Four replicas with autosharding split the metrics across instances. Adding gzip encoding reduced the transfer size significantly - this wasn't enabled before and the raw payload was unnecessarily large.

Ingestion Tuning

A few settings that prevent bad data from destabilizing the cluster:

Label limits - reject metrics with too many labels:

vminsert:
  extraArgs:
    maxLabelsPerTimeseries: "60"
    maxInsertRequestSize: "64MB"

60 labels per metric is generous for legitimate metrics but catches misconfigured exporters that would otherwise create millions of unique series. The top cardinality offenders in our cluster are nginxplus response codes at 1.6M series and apiserver SLI duration buckets at 1.5M.

Query timeouts - prevent runaway queries from consuming vmselect:

vmselect:
  extraArgs:
    search.maxQueryDuration: "30s"
    search.maxLabelsAPIDuration: "10s"

If a query can't complete in 30 seconds, it needs to be rewritten, not given more time.

Everything in Git

The entire cluster configuration lives in a single Git repository managed by Rancher Fleet. VictoriaMetrics, vmagent, vmselect, vminsert, Grafana, AlertManager, vmalert, and all custom exporters - one repo, one source of truth.
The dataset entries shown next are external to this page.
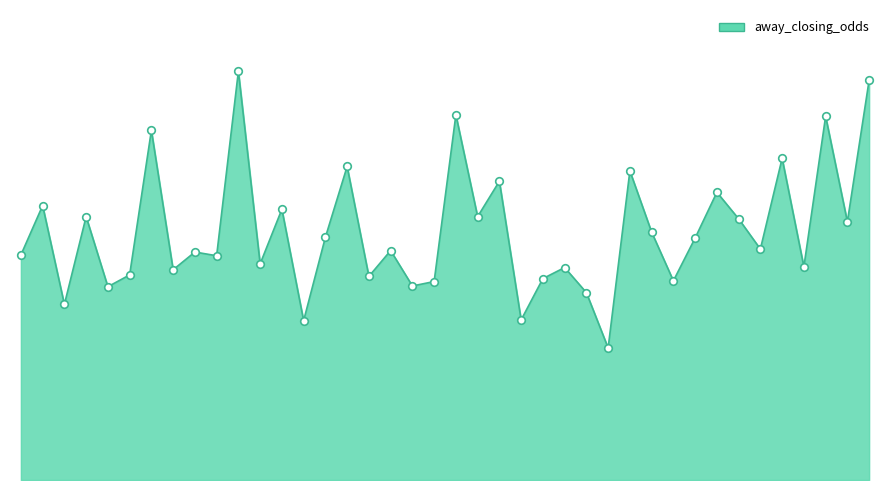

Is this an area chart (filled region under the line)?

Yes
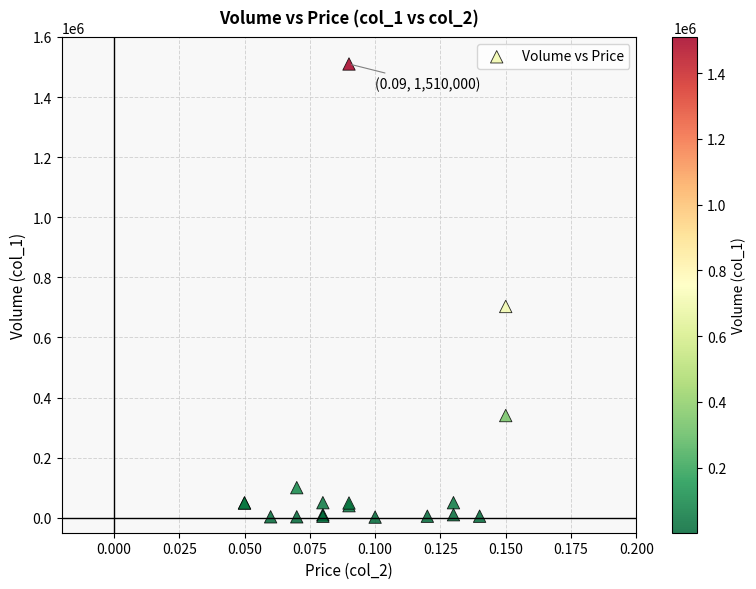

What Y value in the scatter plot is closest to 756000?

703000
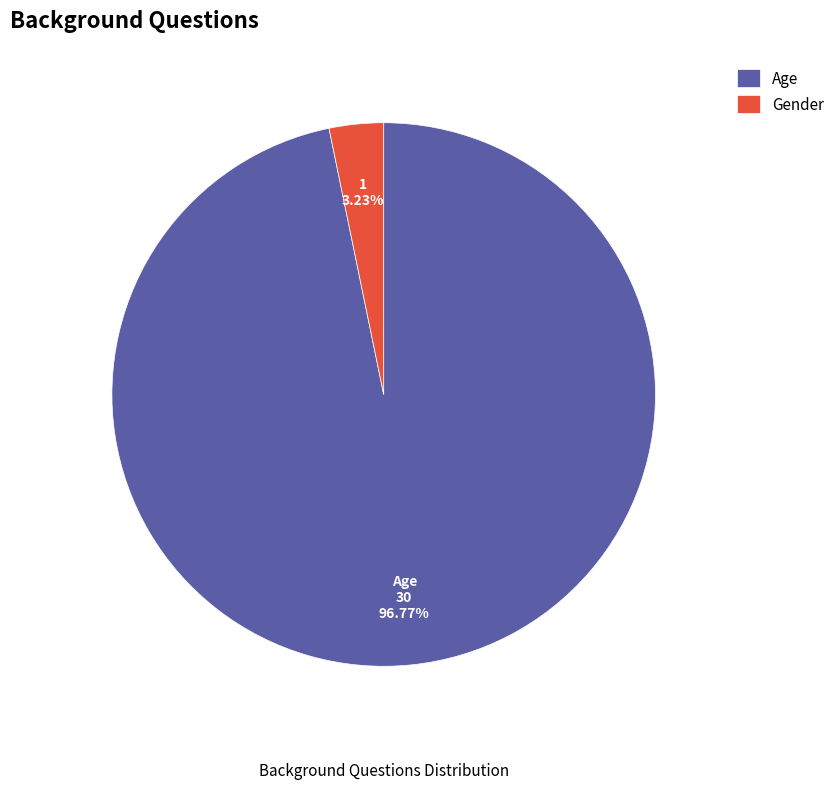

Between Age and Gender, which is larger?

Age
Changes go through PR review. Fleet detects the merge and deploys automatically. No SSH into nodes, no manual Helm upgrades, no "I forgot to apply this to the monitoring cluster."

What I'd Do Differently

I'd start with the dedicated nodepool and 60% memory limit from day one instead of discovering these through production incidents. The defaults work fine for small clusters, but at this scale, tuning isn't optional.

I'd also set up vmagent sharding earlier. The "just add more replicas" approach wastes resources and masks the real problem.